Cebras
No hay fallo posible. Tampoco cabe la duda razonable. No hay resquicio para una interpretación distinta: si en su pueblo han mandado pintar los pasos de cebra, paisano, eso significa que las elecciones deben estar muy cerca. Eso es señal inequívoca de que las urnas deben estar a la vuelta de la esquina almanaquera. El que sea tonto que levante la mano. Los alcaldes saben que se la juegan, la plaza y la nómina, y ordenan a los operarios que den lustre a las marcas viales, a las líneas continuas con sus discontinuidades borradas por el olvido acumulado en los últimos cuatro años. Se mandan repintar los cedaelpaso, las flechas de giro a la derecha y a la izquierda (según la inclinación de cada candidato) y las de dirección obligatoria. Se cargan las brochas de argumentos de pintura para alertar de los estop y los aparcamientos en batería. Hay quien tira de azul minusválido para las áreas restringidas y de amarillo vedado para los estacionamientos de aprovechados y gorrones. El azul zonado se tiñe de celeste y las sanciones se suavizan para no cabrear, todavía más, al personal. Todo sea por nuestra seguridad, dicen. La cercanía de las elecciones le llena el rostro a las calles de cada pueblo, aldea, cortijada y casería (cada voto cuenta) de afeites, gloss para los labios de las aceras y ungüentos con melaninas asfálticas para tapar las huellas del tiempo.

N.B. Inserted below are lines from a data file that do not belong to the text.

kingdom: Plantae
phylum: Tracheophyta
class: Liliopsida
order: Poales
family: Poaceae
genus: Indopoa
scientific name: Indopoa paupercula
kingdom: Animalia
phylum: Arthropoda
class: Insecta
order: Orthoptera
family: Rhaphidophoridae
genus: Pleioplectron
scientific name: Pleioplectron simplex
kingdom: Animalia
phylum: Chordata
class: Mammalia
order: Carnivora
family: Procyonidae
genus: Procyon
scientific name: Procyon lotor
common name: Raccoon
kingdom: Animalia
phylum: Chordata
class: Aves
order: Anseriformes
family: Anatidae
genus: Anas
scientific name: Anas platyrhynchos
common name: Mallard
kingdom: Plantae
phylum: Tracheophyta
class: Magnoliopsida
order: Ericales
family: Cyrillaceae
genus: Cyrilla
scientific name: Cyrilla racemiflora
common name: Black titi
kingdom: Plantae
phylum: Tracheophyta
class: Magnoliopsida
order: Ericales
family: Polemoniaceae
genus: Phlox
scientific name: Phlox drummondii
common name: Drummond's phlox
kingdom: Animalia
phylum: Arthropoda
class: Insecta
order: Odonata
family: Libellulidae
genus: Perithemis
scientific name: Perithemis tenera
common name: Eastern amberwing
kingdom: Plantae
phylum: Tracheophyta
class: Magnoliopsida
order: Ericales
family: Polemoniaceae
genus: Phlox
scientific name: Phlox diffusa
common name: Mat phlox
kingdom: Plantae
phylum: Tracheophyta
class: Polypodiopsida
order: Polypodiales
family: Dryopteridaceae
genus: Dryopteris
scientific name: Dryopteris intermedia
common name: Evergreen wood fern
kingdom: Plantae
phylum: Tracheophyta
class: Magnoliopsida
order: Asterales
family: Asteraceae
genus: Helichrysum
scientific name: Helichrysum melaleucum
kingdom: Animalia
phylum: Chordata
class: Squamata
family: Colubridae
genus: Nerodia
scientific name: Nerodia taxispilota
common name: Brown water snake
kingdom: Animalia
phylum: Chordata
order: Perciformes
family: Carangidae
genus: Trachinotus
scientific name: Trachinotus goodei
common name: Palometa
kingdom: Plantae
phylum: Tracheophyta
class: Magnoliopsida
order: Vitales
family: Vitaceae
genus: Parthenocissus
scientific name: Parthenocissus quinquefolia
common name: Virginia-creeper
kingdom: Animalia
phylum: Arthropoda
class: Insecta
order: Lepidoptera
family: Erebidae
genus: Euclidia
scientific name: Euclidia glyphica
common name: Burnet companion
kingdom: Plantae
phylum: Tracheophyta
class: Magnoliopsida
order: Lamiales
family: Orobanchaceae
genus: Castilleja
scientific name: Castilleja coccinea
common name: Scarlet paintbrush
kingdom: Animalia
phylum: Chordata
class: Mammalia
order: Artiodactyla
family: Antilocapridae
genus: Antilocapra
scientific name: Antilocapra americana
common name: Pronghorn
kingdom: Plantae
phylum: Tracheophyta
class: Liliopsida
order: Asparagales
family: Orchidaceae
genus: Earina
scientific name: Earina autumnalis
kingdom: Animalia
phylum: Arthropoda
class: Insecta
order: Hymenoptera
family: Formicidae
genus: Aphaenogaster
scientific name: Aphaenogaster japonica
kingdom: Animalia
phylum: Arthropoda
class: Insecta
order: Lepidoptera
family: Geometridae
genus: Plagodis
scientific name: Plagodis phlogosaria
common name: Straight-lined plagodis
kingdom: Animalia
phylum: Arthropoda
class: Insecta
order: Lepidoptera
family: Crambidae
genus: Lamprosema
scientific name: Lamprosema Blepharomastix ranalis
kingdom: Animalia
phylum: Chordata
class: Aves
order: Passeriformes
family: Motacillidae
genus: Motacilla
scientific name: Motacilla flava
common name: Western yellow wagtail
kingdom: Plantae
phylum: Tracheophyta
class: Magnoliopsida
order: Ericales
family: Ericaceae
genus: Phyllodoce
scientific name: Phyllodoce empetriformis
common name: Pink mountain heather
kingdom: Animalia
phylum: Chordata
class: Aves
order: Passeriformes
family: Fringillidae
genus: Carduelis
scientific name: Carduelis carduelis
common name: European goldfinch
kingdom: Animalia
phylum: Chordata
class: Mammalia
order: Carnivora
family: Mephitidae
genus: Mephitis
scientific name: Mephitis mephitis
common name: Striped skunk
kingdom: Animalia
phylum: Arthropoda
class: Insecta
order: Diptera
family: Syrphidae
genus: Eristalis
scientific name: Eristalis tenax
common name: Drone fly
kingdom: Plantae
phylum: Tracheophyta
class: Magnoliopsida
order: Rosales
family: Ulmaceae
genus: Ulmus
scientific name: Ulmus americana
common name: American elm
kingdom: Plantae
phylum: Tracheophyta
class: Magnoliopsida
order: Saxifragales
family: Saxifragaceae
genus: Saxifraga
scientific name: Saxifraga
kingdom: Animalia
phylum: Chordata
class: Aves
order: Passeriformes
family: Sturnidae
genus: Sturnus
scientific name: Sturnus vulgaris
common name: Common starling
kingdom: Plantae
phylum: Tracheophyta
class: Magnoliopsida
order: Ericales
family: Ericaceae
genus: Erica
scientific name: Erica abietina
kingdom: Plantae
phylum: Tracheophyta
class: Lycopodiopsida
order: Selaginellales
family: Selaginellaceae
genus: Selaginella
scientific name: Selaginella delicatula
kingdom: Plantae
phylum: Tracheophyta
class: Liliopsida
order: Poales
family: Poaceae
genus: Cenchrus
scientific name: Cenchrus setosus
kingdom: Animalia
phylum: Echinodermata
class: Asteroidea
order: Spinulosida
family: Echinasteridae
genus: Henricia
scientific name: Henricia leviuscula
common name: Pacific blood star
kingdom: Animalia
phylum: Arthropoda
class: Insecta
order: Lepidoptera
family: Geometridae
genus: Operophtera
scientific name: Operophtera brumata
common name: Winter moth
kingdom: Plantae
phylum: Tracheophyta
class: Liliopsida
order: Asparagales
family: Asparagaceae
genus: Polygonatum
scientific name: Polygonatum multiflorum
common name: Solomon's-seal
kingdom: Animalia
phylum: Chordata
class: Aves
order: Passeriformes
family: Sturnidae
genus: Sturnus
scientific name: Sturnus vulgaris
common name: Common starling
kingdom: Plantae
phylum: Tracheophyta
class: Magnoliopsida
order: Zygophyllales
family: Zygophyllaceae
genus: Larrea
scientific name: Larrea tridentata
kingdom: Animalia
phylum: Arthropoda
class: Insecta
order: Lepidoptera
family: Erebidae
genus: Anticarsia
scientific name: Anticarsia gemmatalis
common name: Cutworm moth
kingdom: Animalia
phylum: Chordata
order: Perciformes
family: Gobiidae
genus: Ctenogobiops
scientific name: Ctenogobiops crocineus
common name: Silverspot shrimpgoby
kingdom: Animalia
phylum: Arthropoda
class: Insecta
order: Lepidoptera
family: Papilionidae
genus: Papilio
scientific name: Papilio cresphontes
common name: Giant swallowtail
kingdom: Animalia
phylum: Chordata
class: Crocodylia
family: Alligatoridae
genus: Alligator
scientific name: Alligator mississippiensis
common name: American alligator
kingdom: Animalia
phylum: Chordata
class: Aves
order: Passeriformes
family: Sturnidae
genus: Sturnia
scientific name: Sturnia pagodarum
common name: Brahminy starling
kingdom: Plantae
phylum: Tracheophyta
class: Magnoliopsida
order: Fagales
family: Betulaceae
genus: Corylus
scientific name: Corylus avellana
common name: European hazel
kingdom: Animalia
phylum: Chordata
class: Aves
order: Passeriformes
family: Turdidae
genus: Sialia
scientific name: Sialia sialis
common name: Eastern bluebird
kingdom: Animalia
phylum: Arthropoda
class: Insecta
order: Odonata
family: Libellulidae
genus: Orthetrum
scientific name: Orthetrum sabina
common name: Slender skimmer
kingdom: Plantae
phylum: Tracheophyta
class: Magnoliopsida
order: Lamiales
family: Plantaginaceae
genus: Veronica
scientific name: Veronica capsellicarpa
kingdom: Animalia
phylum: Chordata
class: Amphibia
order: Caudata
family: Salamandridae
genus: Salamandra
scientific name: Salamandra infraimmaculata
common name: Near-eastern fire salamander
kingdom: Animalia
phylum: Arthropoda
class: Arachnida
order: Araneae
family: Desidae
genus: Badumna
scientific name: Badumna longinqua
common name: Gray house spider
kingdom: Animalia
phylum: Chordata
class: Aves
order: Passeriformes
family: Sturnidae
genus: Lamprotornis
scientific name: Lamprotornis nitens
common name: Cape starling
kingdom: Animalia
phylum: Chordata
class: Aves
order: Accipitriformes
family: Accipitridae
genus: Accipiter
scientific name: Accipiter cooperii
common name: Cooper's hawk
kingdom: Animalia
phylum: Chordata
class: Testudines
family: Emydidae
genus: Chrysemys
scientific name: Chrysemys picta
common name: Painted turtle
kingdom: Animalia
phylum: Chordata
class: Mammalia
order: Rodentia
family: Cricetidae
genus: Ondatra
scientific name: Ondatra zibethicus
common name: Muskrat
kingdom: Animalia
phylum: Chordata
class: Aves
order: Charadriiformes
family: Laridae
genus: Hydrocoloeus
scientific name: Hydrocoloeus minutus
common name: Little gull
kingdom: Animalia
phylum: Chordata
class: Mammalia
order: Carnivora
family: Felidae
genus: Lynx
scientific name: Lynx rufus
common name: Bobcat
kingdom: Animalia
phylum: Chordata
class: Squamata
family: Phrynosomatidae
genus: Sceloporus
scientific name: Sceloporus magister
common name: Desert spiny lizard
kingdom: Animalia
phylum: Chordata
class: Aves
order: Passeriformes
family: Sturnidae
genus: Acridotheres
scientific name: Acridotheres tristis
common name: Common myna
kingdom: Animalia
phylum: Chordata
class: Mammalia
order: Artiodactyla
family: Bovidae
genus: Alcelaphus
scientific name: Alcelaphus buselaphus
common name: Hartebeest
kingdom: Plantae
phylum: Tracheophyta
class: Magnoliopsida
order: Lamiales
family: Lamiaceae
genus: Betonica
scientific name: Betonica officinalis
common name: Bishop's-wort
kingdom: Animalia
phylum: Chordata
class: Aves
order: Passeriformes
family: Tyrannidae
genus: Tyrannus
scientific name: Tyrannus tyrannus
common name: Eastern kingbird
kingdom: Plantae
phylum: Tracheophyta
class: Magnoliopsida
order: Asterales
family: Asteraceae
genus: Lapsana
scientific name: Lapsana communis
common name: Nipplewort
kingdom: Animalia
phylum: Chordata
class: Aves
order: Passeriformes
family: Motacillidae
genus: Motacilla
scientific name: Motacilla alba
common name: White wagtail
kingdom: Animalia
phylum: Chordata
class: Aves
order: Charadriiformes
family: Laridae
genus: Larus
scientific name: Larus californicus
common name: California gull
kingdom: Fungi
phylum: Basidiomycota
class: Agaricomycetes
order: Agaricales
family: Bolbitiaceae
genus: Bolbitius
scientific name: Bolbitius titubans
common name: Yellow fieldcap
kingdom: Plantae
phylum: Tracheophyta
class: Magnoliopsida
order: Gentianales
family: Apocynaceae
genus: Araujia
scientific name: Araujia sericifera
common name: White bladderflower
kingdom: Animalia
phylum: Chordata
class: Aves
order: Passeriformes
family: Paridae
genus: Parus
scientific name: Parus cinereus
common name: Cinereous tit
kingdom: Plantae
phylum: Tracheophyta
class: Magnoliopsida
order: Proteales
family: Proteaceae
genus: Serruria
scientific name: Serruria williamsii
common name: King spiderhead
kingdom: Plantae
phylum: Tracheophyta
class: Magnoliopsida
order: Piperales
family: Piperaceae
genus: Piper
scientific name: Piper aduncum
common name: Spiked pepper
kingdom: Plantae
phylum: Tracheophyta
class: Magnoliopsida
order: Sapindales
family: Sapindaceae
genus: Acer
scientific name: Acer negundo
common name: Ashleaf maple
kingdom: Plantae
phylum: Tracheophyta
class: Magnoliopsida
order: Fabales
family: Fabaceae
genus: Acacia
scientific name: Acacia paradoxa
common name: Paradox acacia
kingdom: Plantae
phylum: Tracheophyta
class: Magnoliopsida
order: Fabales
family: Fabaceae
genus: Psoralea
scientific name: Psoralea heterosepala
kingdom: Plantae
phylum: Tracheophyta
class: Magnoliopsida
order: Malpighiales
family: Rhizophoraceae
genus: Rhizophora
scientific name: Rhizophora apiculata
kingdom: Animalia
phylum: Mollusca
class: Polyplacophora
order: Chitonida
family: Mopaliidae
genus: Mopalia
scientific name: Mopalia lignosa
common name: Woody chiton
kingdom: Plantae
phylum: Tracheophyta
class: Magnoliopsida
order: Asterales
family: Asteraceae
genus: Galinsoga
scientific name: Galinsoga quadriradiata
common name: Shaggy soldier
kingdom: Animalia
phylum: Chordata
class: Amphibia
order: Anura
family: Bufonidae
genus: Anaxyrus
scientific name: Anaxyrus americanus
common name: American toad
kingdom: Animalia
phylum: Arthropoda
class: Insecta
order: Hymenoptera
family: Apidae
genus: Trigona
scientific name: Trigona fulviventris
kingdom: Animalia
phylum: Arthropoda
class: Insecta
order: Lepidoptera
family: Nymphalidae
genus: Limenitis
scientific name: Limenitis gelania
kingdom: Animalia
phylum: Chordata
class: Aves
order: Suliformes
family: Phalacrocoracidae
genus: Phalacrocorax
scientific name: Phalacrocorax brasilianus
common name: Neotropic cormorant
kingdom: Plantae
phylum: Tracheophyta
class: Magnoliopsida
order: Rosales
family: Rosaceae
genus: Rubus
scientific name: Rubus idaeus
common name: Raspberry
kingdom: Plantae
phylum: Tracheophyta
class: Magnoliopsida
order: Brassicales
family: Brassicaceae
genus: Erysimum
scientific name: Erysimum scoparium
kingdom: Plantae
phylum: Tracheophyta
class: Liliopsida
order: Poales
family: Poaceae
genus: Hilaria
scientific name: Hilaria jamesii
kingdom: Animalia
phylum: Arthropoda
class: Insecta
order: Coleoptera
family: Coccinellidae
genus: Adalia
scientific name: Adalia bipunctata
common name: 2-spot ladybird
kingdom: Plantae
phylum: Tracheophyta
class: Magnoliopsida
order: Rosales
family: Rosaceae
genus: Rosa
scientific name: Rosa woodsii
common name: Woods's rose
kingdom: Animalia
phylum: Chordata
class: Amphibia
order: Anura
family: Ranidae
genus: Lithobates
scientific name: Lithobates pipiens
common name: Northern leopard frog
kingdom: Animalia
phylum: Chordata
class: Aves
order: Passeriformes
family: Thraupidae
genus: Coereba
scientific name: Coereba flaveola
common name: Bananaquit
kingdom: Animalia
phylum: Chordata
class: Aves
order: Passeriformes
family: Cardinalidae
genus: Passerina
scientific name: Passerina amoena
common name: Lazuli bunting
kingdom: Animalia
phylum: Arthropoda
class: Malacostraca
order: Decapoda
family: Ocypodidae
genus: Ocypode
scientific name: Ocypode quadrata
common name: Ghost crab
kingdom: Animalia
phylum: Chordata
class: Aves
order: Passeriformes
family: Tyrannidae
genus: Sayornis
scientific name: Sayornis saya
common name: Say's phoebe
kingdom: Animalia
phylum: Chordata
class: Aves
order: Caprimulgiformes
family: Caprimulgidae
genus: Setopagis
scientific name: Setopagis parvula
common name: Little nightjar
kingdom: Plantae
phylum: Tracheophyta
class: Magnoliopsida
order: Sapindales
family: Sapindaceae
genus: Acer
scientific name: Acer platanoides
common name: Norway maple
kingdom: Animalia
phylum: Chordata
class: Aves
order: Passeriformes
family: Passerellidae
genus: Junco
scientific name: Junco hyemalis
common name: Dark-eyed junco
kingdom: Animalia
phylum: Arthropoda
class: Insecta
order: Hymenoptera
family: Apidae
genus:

Los baches son las arrugas de los pueblos viejos dejados por sus hijos gobernantes en la residencia de la mayoría suficiente. Rouge y rímel para ciudades que vuelven a ser visitadas, después de cuatro años de ausencia, por esos herederos que vuelven para vaciar corrales, llevarse parte de la ayuda del olivarcico, el aceite para el año o un pico de la pensión de los abuelos. Buena época para las cebras y mala, muy mala, para los ñúes que deberán pasar otro río Mara infestado de cocodrilos con dientes aguzados de mítines y promesas. Cartelería que ya cuelga de los muros reales y virtuales de los domicilios, reales y virtuales, de los contribuyentes. Ciudadanos a los que les repintan las orejas, camuflando con los colores de siempre, tonos sin tino y demás desatinos que se repintan, de nuevo, como las líneas divisorias entre los carriles de la carretera por la que, cada mes que pasa, salen más gente que la entra.